Research to be conducted at the new Pharmacy Australia Centre of Excellence (PACE) to be built in Brisbane could save lives and slice millions from Australia’s pharmaceutical benefits bill through better use of medicines.
The University of Queensland’s School of Pharmacy is a specialist in Quality Use of Medicines (QUM) research and will expand its research efforts when it relocates to the $60m complex to be build next to the Princess Alexandra Hospital.
An Economic Impact Assessment carried out by national accounting practice KPMG found that if QUM research to be carried out at PACE achieved as little as a 10 per cent reduction in public hospital drug-related admissions, this would save lives and cut $40m from the national health care bill.
Significant savings could also be achieved by the better use of medicines covered by Australia’s Pharmaceutical Benefits scheme, according to Professor Sue Tett, Head of the School of Pharmacy for the past eight years and one of the driving forces behind PACE.
“One of our research strengths is quality use of medicines; how people actually use medicines in the community and how if they used them more effectively they could save money,” said Professor Tett.
QUM is part of the Federal Government’s national medicines policy and involves choosing and using medicines – or non-medicine measures – wisely, safely, economically and effectively to achieve the best possible results.
“If more attention was paid to this area, governments could certainly do a lot better (in maintaining the availability of affordable medicines) than they’re doing now,” said Professor Tett, who will concentrate on QUM research after recently handing over the role of head to Professor Nick Shaw.
The Pharmacy Guild of Australia, one of the partners with UQ in the PACE project, said being next door to the PA Hospital would improve training for young pharmacists and aid research into another inefficiency in the health system, the proper care of hospital patients after discharge.
“Being next door to a major teaching hospital will help pharmacy students involved with the critical care and to consider one of the real problems with health care; how to have a seamless treatment from when you’re in hospital to when you’re discharged out into the community,” said John Bronger, National President of the Pharmacy Guild of Australia
“There’s a real gap there. Because of that lack of seamlessness a lot of people get re-hospitalised unnecessarily.”
The Pharmacy Guild’s Queensland Branch will relocate to PACE, which will bring together Australia’s leading pharmacy educators and researchers, the key pharmacy professional organisations and commercial research and development.
The unique project will eventually cover every aspect of the pharmaceutical production line from drug discovery to eventual use, offering world class, co-ordinated and cost-effective research and testing capability.
Professor Tett said PACE would help address a growing worldwide shortage of pharmacy graduates, attract more post-graduate students from Australia and overseas, especially South-East Asia, and allow Australia to bid for more work in testing, formulating and proving new drug discoveries.
“The discovery of molecules is a very small part of taking a drug to market and actually using it effectively,” she said.
“If people have the leads or the compounds, we’ll certainly then have the facilities to take it to the next stage.
“Take the problem of drug formulation: you can have a protein, that’s all very well, but if you take it as is, it’ll just get digested and it won’t be active. So how do you formulate it into such a way that when it gets into your body it will still be in an effective form? That’s the sort of thing that will be enhanced at PACE.”
Professor Shaw said the expertise to be assembled at PACE would also prove cost-effective for multinational companies.
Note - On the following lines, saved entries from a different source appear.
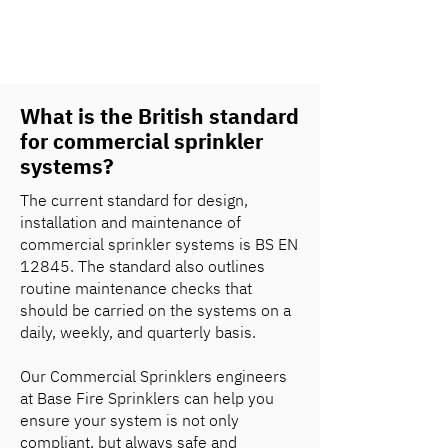
What is the British standard
for commercial sprinkler
systems?
The current standard for design,
installation and maintenance of
commercial sprinkler systems is BS EN
12845. The standard also outlines
routine maintenance checks that
should be carried on the systems on a
daily, weekly, and quarterly basis.
Our Commercial Sprinklers engineers
at Base Fire Sprinklers can help you
ensure your system is not only
compliant, but always safe and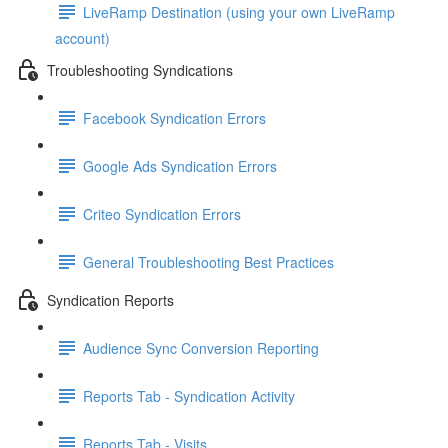
LiveRamp Destination (using your own LiveRamp
account)
Troubleshooting Syndications
Facebook Syndication Errors
Google Ads Syndication Errors
Criteo Syndication Errors
General Troubleshooting Best Practices
Syndication Reports
Audience Sync Conversion Reporting
Reports Tab - Syndication Activity
Reports Tab - Visits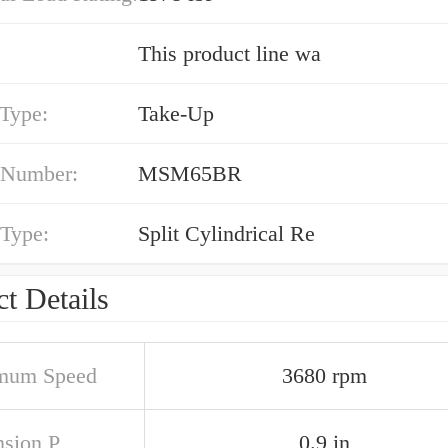
This product line wa
 Type:
Take-Up
 Number:
MSM65BR
 Type:
Split Cylindrical Re
t Details
mum Speed
3680 rpm
sion P
0.9 in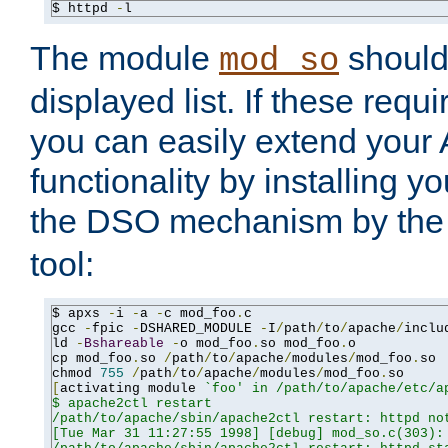
$ httpd 
-
l
The module
should 
mod_so
displayed list. If these requi
you can easily extend your
functionality by installing 
the DSO mechanism by the 
tool:
$ apxs 
-
i 
-
a 
-
c mod_foo
.
c

gcc 
-
fpic 
-
DSHARED_MODULE 
-
I
/
path
/
to
/
apache
/
inclu
ld 
-
Bshareable
-
o mod_foo
.
so mod_foo
.
o

cp mod_foo
.
so 
/
path
/
to
/
apache
/
modules
/
mod_foo
.
so

chmod 
755
/
path
/
to
/
apache
/
modules
/
mod_foo
.
[
activating module 
`foo' in /path/to/apache/etc/ap
$ apache2ctl restart

/path/to/apache/sbin/apache2ctl restart: httpd not
[Tue Mar 31 11:27:55 1998] [debug] mod_so.c(303): 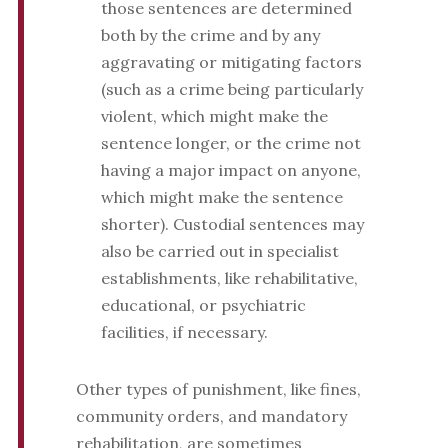
those sentences are determined
both by the crime and by any
aggravating or mitigating factors
(such as a crime being particularly
violent, which might make the
sentence longer, or the crime not
having a major impact on anyone,
which might make the sentence
shorter). Custodial sentences may
also be carried out in specialist
establishments, like rehabilitative,
educational, or psychiatric
facilities, if necessary.
Other types of punishment, like fines,
community orders, and mandatory
rehabilitation, are sometimes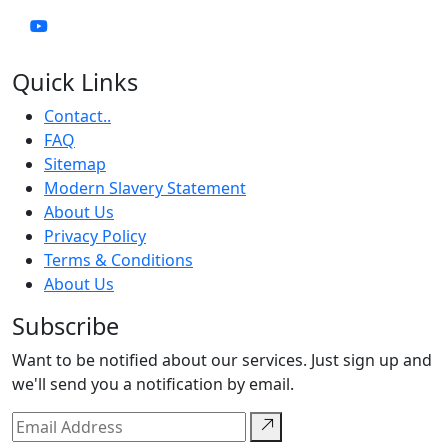
Quick Links
Contact..
FAQ
Sitemap
Modern Slavery Statement
About Us
Privacy Policy
Terms & Conditions
About Us
Subscribe
Want to be notified about our services. Just sign up and
we'll send you a notification by email.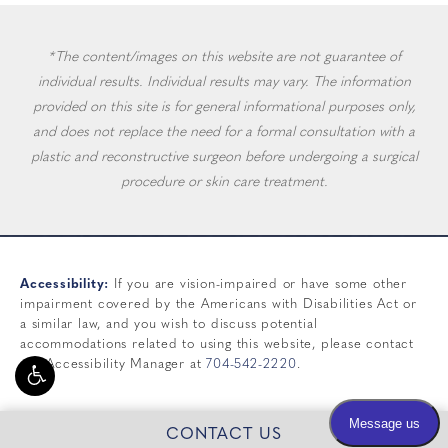
*The content/images on this website are not guarantee of
individual results. Individual results may vary. The information
provided on this site is for general informational purposes only,
and does not replace the need for a formal consultation with a
plastic and reconstructive surgeon before undergoing a surgical
procedure or skin care treatment.
Accessibility:
If you are vision-impaired or have some other
impairment covered by the Americans with Disabilities Act or
a similar law, and you wish to discuss potential
accommodations related to using this website, please contact
our Accessibility Manager at
704-542-2220
.
CONTACT US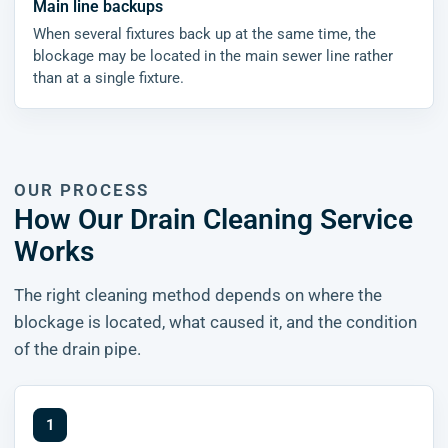
Main line backups
When several fixtures back up at the same time, the
blockage may be located in the main sewer line rather
than at a single fixture.
OUR PROCESS
How Our Drain Cleaning Service
Works
The right cleaning method depends on where the
blockage is located, what caused it, and the condition
of the drain pipe.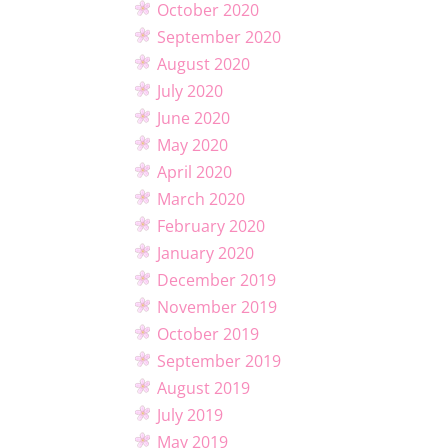
October 2020
September 2020
August 2020
July 2020
June 2020
May 2020
April 2020
March 2020
February 2020
January 2020
December 2019
November 2019
October 2019
September 2019
August 2019
July 2019
May 2019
“Australia already does a lot of clinical trials relative to our size and PACE has the ability to enhance that because Australian salaries and our cost of living are so much lower than in the main drug producing nations (United States, Britain, Germany, Sweden and Switzerland),” he said.
According to the KPMG report:
“PACE will provide a focus for biotransitional research with an emphasis on commercialisation and marketing, supporting the growth of a valuable domestic industry and the role of pharmaceuticals as an increasingly significant earner of export income for Australia.
“The PACE pharmaceutical-biotech collaborative concepts meets a world-wide trend towards ‘marriages of convenience’ between these previously exclusive industries, as advances in technology rapidly accelerate the pace of drug discovery and human application, and competition in the race to market.
“By providing research facilities and through clustering skilled human resources, PACE will help to build Australia’s research-to-commercialisation industry, an area where the nation has previously lost out to other countries, particularly the United States.”
The Executive Dean of the Faculty of Health Sciences, Professor Peter Brooks paid tribute to Professor Tett’s role in leading the School of Pharmacy to a position where it could capitalise on the opportunities presented by PACE.
“Sue’s played an incredible role,” Professor Brooks said.
“She’s been running the School of Pharmacy for the past eight years, she’s very significantly enhanced the research profile, the profile with government and the profile with the professions.
“And the other great thing that she’s done is that she’s attracted some extraordinarily good young people to join the School of Pharmacy.
”It’s good that both she and Nick as the new head of school will be there for this next stage of the School’s development.”